Example commands to detect such activity might include:
- Using grep to find suspicious POST requests in logs: `grep -E 'POST /api/core/app/mcpTools/(getTools|runTool)' /var/log/fastgpt/access.log | grep -E '169\.254\.169\.254|redis|mongo|127\.0\.0\.1|10\.|172\.(1[6-9]|2[0-9]|3[0-1])\.|192\.168\.'`
- Using network monitoring tools to detect outbound HTTP requests from the FastGPT server to internal IP ranges or cloud metadata IPs.
- Checking application logs for error messages such as "other side closed" or "Invalid content type" returned from these endpoints, which indicate attempts to connect to internal services.
What immediate steps should I take to mitigate this vulnerability?
Immediate mitigation steps include upgrading FastGPT to version 4.14.9.5 or later, where the vulnerability has been patched by adding internal address validation and authentication enforcement on the MCP tool endpoints.
If upgrading immediately is not possible, consider the following interim measures:
- Restrict access to the vulnerable endpoints `/api/core/app/mcpTools/getTools` and `/api/core/app/mcpTools/runTool` to trusted users only, ensuring that only authenticated and authorized users can access them.
- Implement network-level controls such as firewall rules or network policies to block outbound HTTP requests from the FastGPT server to internal/private IP ranges and cloud metadata service IPs (e.g., 169.254.169.254).
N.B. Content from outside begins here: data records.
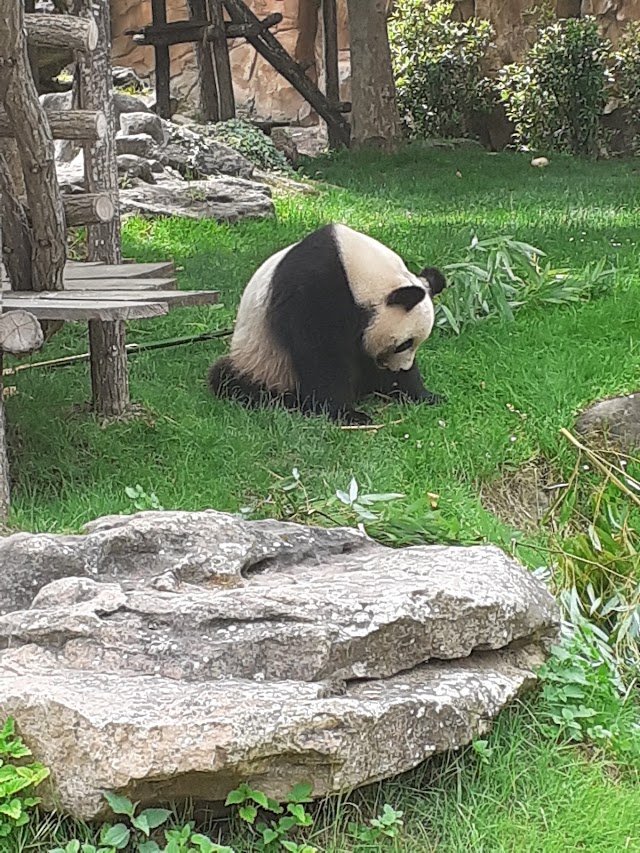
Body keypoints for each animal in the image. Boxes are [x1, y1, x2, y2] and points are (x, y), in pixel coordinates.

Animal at [208, 221, 448, 424]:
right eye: (404, 344)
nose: (400, 367)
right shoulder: (314, 290)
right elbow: (322, 354)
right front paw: (349, 415)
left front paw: (423, 395)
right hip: (263, 363)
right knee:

- Review and apply the patches described in the FastGPT project that add `isInternalAddress()` validation to reject requests targeting internal addresses and enforce authentication on HTTP tool execution endpoints.
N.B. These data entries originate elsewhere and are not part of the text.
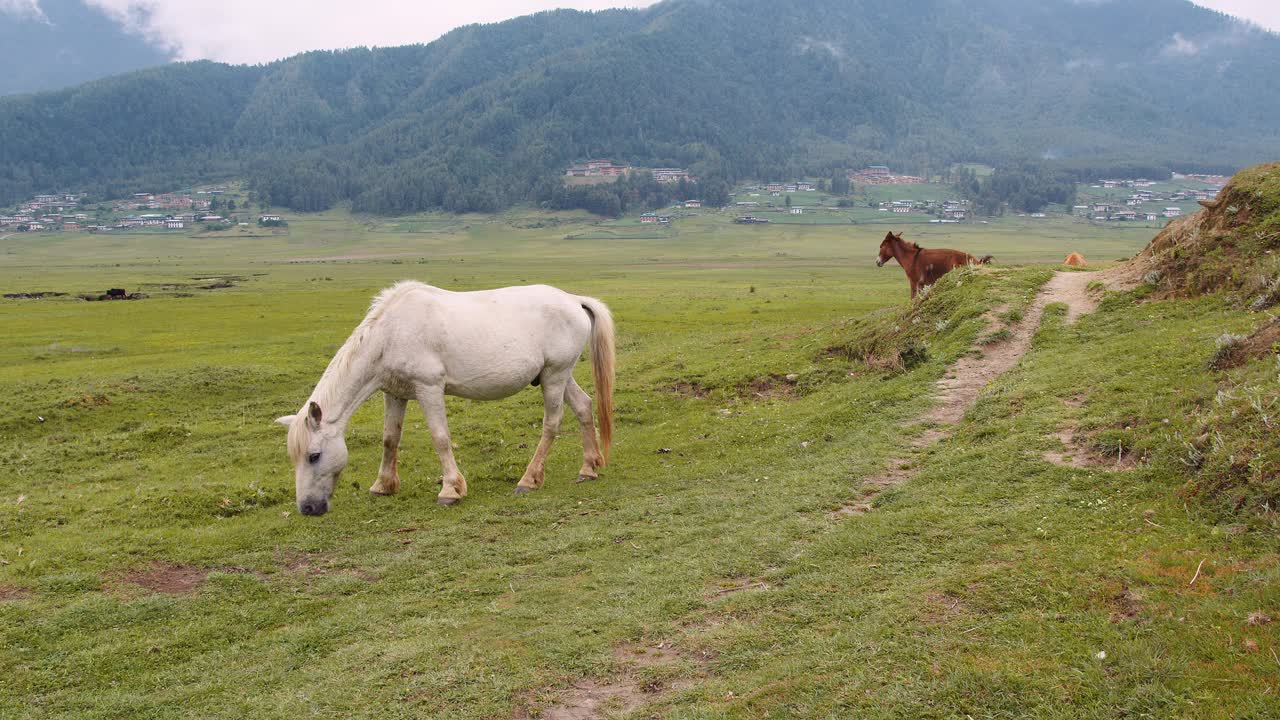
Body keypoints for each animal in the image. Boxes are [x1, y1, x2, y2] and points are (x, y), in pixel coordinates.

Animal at [277, 278, 616, 512]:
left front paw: (451, 490)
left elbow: (440, 437)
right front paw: (383, 485)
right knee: (584, 407)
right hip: (556, 375)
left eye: (314, 455)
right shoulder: (394, 393)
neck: (390, 334)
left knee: (552, 423)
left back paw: (529, 480)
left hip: (555, 376)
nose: (307, 508)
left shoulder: (429, 388)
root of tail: (574, 300)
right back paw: (588, 468)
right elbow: (390, 439)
These steps collectively reduce the risk of SSRF exploitation by preventing unauthorized internal network scanning and access.
How does this vulnerability affect compliance with common standards and regulations (like GDPR, HIPAA)?:
CVE-2026-34163 is a Server-Side Request Forgery (SSRF) vulnerability in FastGPT that allows authenticated attackers to perform internal network reconnaissance, access cloud metadata services, and interact with internal services such as MongoDB and Redis. This can lead to unauthorized access to sensitive internal resources and potential data exfiltration.
Such unauthorized access and potential data exposure could impact compliance with common standards and regulations like GDPR and HIPAA, which require protection of sensitive personal and health data, secure network boundaries, and prevention of unauthorized data access or disclosure.
Specifically, the vulnerability could lead to exposure of sensitive data or credentials stored in internal services or cloud metadata, which may violate data protection requirements and increase risk of data breaches.
Mitigations such as internal address validation, authentication enforcement, and network-level controls help reduce these risks and support compliance efforts by preventing unauthorized internal network access.